Unfortunately both critical version bugs are still present, because the fix targeted the wrong stage. The reorder addresses when the tag exists relative to publish, but the artifacts aren't built at publish time — they're built much earlier:

• The wheel/tarball are produced in py-package-build (line 295) and ts-package-pack (line 305), which both needs: scan-commits only and build from release_sha before create-gh-release runs. publish-pypi/publish-npm merely download that already-built, immutable bundle. So the tag now existing at publish time doesn't change the bytes — the wheel was already stamped with the wrong version several jobs earlier.
• The new fetch-tags: true is on scan-commits/draft-summary, not on the called build workflows (python-test-package-build.yml / typescript-test-package-pack.yml). Those still check out shallow with no tags, so hatch-vcs still derives …dev+g<sha> off the previous tag, and the TS path still has no npm version $VERSION step (the only occurrence remains the old fallback workflow at line 99).

The fix still needs to land at the build step, one of:

1. Inject the typed version into the build directly — HATCH_VCS_PRETEND_VERSION: ${{ inputs.version }} for Python and npm version ${{ inputs.version }} --no-git-tag-version for TS (simplest, no reordering needed); or
2. Create the tag before the build jobs and have the build workflows check out with fetch-tags: true so hatch-vcs sees it.

Either way, passing inputs.version into the build jobs (they currently only receive ref) is the missing link. An inspect-time assertion that strands.__version__ == inputs.version / package.json.version == inputs.version would catch this class of bug going forward.

The two prior nits (advisory bump unvalidated, no timeout-minutes) remain — optional.

Assessment: Request Changes — the tag-before-publish reorder is a genuine improvement, but a real release would still publish a mis-versioned artifact because the build precedes tagging and no version is injected. Happy to clarify either fix path.

[github-actions]

Re-review after 3bba66b — both critical version bugs are fully resolved. 🎉

The fix landed exactly where it needed to (at the build step) and went a step further with inspect-time guards:

• ✅ Python — python-test-package-build.yml now takes a version input, exports it as HATCH_VCS_PRETEND_VERSION before python -m build, and the clean-venv step asserts strands.__version__ == expected. A …dev+g<sha> build would now fail loudly instead of silently shipping.
• ✅ TypeScript — ts-package-pack now takes a version input, runs npm version $VERSION --no-git-tag-version before pack, and asserts the packed tarball's package.json version matches (via tar … | jq). The 0.0.1-development tarball can no longer reach npm publish.
• ✅ release.yml wires version: ${{ inputs.version }} into both build jobs, so the typed release version finally reaches the artifact. Combined with the prior tag-before-publish reorder + fetch-tags, the version story is now consistent end-to-end.
• ✅ Nicely done keeping it backward-compatible — PR-time callers omit version, the stamp/assert steps are skipped, and the existing import/install smoke test is unchanged.
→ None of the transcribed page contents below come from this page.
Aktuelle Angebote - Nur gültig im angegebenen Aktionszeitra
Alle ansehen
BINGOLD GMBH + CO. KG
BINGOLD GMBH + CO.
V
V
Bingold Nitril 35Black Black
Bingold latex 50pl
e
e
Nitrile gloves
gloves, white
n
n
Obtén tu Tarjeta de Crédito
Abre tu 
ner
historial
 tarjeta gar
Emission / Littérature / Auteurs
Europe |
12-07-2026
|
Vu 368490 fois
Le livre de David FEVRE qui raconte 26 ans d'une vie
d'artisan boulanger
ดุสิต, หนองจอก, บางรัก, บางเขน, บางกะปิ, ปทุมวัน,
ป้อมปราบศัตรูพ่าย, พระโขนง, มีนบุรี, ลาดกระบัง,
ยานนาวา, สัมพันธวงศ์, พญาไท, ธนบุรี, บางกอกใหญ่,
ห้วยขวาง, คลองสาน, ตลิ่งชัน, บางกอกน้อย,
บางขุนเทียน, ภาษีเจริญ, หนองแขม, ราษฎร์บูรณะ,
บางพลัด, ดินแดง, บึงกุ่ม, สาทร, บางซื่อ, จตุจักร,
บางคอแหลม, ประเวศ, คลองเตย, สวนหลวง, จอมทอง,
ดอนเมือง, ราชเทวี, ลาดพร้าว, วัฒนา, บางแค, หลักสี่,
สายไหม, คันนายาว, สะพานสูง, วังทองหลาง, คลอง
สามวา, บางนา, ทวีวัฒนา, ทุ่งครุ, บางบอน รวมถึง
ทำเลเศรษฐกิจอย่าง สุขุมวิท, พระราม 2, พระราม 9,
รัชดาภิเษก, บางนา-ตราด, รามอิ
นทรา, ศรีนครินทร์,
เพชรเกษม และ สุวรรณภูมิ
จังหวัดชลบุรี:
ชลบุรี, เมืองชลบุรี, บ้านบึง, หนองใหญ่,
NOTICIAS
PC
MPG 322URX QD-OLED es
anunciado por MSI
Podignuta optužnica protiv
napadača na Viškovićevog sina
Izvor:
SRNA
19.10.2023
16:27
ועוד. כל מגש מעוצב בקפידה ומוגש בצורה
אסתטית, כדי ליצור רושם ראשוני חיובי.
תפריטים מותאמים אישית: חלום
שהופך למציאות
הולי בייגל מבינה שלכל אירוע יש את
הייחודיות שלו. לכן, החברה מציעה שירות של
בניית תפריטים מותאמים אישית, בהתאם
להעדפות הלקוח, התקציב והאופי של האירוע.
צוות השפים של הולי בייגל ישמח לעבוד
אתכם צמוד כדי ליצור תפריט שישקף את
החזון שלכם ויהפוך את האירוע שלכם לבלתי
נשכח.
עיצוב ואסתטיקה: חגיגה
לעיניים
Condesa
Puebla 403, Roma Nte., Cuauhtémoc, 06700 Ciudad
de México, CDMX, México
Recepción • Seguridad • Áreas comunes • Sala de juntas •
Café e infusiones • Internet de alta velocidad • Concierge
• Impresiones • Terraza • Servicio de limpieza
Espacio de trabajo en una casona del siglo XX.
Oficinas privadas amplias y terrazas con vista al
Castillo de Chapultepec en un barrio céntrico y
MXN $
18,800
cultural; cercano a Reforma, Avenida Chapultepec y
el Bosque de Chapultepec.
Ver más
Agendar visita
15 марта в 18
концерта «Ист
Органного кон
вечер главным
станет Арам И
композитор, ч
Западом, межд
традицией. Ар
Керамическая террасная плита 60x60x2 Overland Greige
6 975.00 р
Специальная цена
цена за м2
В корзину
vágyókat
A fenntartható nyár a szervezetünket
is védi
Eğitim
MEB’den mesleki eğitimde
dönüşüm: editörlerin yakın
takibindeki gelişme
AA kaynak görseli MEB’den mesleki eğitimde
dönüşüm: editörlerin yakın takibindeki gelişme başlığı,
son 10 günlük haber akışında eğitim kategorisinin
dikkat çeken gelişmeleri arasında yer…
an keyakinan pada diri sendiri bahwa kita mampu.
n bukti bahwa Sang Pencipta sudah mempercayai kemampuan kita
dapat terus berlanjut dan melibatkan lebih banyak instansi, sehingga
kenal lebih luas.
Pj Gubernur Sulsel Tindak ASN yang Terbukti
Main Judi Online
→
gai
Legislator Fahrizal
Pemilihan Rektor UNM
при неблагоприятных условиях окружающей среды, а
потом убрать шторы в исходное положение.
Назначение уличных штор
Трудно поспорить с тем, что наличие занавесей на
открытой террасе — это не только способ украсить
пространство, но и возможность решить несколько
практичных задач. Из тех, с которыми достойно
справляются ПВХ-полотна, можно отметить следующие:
Only the two long-standing optional nits remain (no timeout-minutes on any job; advisory bump still unvalidated) — both take-it-or-leave-it, not blocking.

Assessment: Approve — every blocking issue raised across the review cycle is resolved and no new issues were introduced. The version-injection + assertion approach is robust and self-guarding. Nice work seeing this through.